И тут голосом, полным спесивого достоинства, смешанного со сдержанным сознанием своего превосходства, Анна Андреевна добавляет:
— Очень почтительным и самым тонким образом. Все чрезвычайно хорошо говорил: «Я, Анна Андреевна, из одного только уважения к вашим достоинствам…»
Освещение «чрезвычайного хода дела» с женской стороны снова заставляет всех присутствующих извергнуть из себя восхищенное «а‑а‑а‑а…»
— И такой прекрасный, воспитанный человек, самых {171} благороднейших правил. «Мне, верите ли, Анна Андреевна, — мне жизнь — копейка! Я только потому, что уважаю ваши редкие качества».
Снова восторженное «а‑а‑а‑а…»
— Ах, маменька, ведь это он мне говорил.
— Перестань. Ты ничего не знаешь и не в свое дело не мешайся. «Я, Анна Андреевна, изумляюсь…».
— А‑а‑а…
Новая ступень в сцене: восторженно умиленное «а‑а‑а» дает основание героям торжественного вечера поделиться с гостями своими заветными мечтами, снизойти до них.
— Мы теперь в Санкт-Петербурге будем жить. А здесь, признаюсь, такой воздух… деревенский уж слишком… Вот и муж мой, он там получит генеральский чин.
— Да, признаюсь, господа, я, черт возьми, очень хочу быть генералом.
В это время настроенная на лирический лад Марья Антоновна оказалась у фортепьяно и нежным, полудетским сопрано затянула трогательный романс «Старые годы, минувшие дни, как вешние воды проходят они…».
И потянулись просьбы!
— Не оставьте покровительством…
— В следующем году…
— Не оставьте покровительством…
— В следующем году… повезу сынка в столицу… окажите ему вашу протекцию… Место отца заступите сиротке.
— Я готов с своей стороны, готов стараться.
— Тс… Тс… Тс… — А романс все вливает свою горечь в эту как бы проходную обыденную человеческую сцену.
— Ты, Антоша, всегда готов обещать. Во-первых, тебе не будет времени думать об этом, и как можно, и с какой стати себя обременять этакими обещаниями.
— Почему ж, душа моя, иногда можно.
— Можно, конечно, да ведь не всякой же мелюзге сказывать покровительство.
Замирает нежный романс. Повисает пауза неловкости — недоумения. И в тишине явственно слышна злая, ехидная реплика жены Коробкина:
— Вы слышали, как она трактует нас?..
— «Мне минуло шестнадцать лет». — Снова чистая, хрустальная мелодия Даргомыжского несется из глубины площадки, от фортепьяно.

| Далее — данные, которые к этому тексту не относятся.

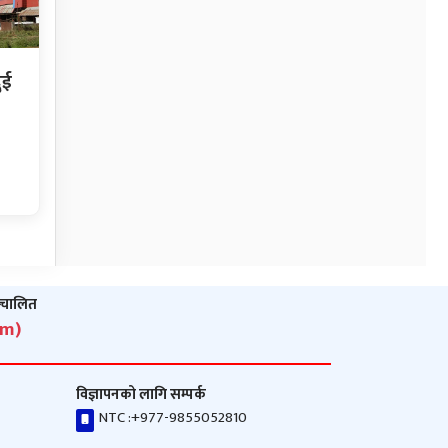
ुई
ञ्‍चालित
om)
विज्ञापनको लागि सम्पर्क
NTC :
+977-9855052810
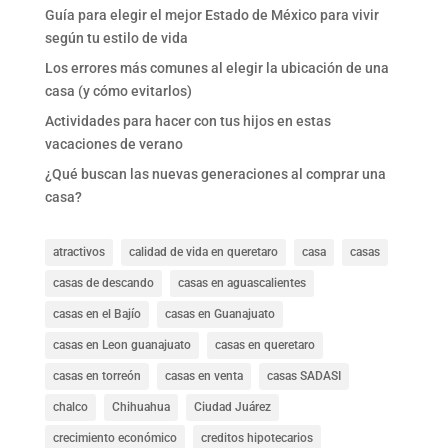
Guía para elegir el mejor Estado de México para vivir
según tu estilo de vida
Los errores más comunes al elegir la ubicación de una
casa (y cómo evitarlos)
Actividades para hacer con tus hijos en estas
vacaciones de verano
¿Qué buscan las nuevas generaciones al comprar una
casa?
atractivos
calidad de vida en queretaro
casa
casas
casas de descando
casas en aguascalientes
casas en el Bajío
casas en Guanajuato
casas en Leon guanajuato
casas en queretaro
casas en torreón
casas en venta
casas SADASI
chalco
Chihuahua
Ciudad Juárez
crecimiento económico
creditos hipotecarios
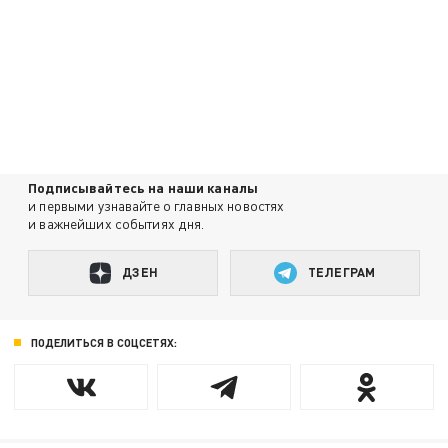
Подписывайтесь на наши каналы
и первыми узнавайте о главных новостях
и важнейших событиях дня.
ДЗЕН
ТЕЛЕГРАМ
ПОДЕЛИТЬСЯ В СОЦСЕТЯХ:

— Да, она такова всегда была. Я ее знаю: посади свинью ни стол, она и ноги свои…
{172} — Тс… Тс… Тс…
— Удивительное дело, господа! — диссонансом врывается громкий голос почтмейстера.
— Тс… Тс…
— Чиновник, которого мы приняли за ревизора, был не ревизор.
Кончился романс. Новый ритм сцены. Все построенное на песке, в мечтах, рухнуло.

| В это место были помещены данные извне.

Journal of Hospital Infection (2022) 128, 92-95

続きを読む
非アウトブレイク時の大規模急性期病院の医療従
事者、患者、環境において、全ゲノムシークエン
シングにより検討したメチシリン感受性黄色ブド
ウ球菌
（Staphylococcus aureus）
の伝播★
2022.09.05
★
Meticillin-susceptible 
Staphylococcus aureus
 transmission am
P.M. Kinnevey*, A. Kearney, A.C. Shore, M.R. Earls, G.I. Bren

— Как же вы осмелились распечатать письмо такой уполномоченной особы? — гневно кричит городничий.
Но поздно. Начинается читка письма. Опять возникают свечи. Все становится на свои места.
Низкое женское контральто завершает сцену.

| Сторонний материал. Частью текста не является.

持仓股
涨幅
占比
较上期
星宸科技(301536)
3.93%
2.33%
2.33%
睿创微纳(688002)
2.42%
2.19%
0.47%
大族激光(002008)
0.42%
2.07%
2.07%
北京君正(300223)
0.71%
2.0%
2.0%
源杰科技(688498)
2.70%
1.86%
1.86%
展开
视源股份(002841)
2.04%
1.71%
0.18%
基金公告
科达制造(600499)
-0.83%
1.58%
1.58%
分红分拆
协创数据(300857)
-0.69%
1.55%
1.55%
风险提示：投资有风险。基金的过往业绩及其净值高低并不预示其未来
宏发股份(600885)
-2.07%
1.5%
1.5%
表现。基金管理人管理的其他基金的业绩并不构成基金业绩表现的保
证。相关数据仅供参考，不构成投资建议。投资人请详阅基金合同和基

— Какой реприманд неожиданный!
Медленная полька слышится из-за кулис. Темно. Площадка уезжает, оставляя пятнадцать дверей на пустой сцене.
Польку сменяет вальс.
Это своим чередом течет торжественный вечер, организованный семейством городничего, молодежь веселится в других комнатах, а здесь…
Мощный сноп света вырывает группу вокруг Анны Андреевны.
Анна Андреевна, поддерживаемая группой гостей, потрясенная, почти трагически кричит:
— Это не может быть, Антоша…
Ей дурно. Гости обмахивают ее веерами. Группа продвигается и занимает правую (от зрителя) часть сцены.
Молодые офицеры хлопочут, успокаивая городничиху. В центральных дверях появляется группа чиновников — во главе Антон Антонович.
— Это не может быть!.. Не может быть… — тремолирует потрясенная городничиха.
Опираясь на стул, городничий впадает в припадок отчаяния.
— Вот когда зарезал, так зарезал! — Он обводит остановившимися глазами окружающих. — Ничего не вижу!.. Вижу какие-то свиные рылы вместо лиц, а больше ничего. — Но все же, преодолевая охватившую его прострацию, городничий принимает практические меры, и снова возникает повелительный тон градоправителя:
— Воротить, воротить его!.. — Жест командира сопровождает этот приказ.
— Воротить? — вопрошает подошедший почтмейстер, — куды воротить? (У него уже закрадывается мысль, что с городничим {173} что-то неладно.) — Я, как нарочно, приказал смотрителю дать самую лучшую тройку, черт угораздил дать и впредь предписание.
Вот и рухнуло практическое мероприятие.
Ехидный и въедливый голос Коробкиной завершает кусок ядовитой предкодой:
— Вот уж точно, вот беспримерная конфузия!